Computational Resources: Node2Vec training is CPU-intensive. GraphSAGE benefits from GPU acceleration but can run on CPUs for smaller networks. For institutions with >100,000 donors, plan for GPU infrastructure.
Interpretability: While embeddings are powerful, they’re black boxes. Supplement them with interpretable features and maintain model explanation capabilities for fundraising staff who need to understand why donors received specific recommendations.

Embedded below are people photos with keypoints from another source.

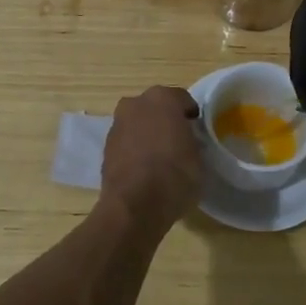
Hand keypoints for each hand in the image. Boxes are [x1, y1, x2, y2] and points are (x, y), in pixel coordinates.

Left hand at [99, 86, 201, 233]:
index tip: (197, 132)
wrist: (134, 206)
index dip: (192, 116)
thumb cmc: (175, 175)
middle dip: (166, 120)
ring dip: (148, 133)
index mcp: (162, 98)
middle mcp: (136, 104)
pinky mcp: (106, 147)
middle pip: (157, 107)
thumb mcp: (199, 158)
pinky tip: (145, 169)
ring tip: (161, 158)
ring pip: (139, 123)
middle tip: (179, 141)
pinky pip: (127, 141)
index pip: (183, 100)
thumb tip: (187, 141)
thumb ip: (192, 140)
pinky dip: (135, 149)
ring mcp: (117, 124)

The combination of graph-tool’s robust infrastructure for network analysis and PyTorch Geometric’s modern deep learning approaches provides a complete toolkit for sophisticated donor network analytics. By understanding both the theoretical foundations covered earlier and these practical implementation details, institutions can build state-of-the-art fundraising intelligence systems that maximize donor engagement and philanthropic impact.
Conclusionđź”—
Graph theory and networks definitely have a use case in philanthropy. Institutions do not need to create a public social network in order to take advantage of them. Graphs can be extended to include data regarding fundraising events and can hold an arbitrary number of attributes for edges and vertices. As above, I would recommend using graph_tool for running graph computations in the absence of a graph database such as Neo4J. As many regional institutions do not have as large of audiences, graph_tool may suffice, and allow the institution to process their networks for insights for free.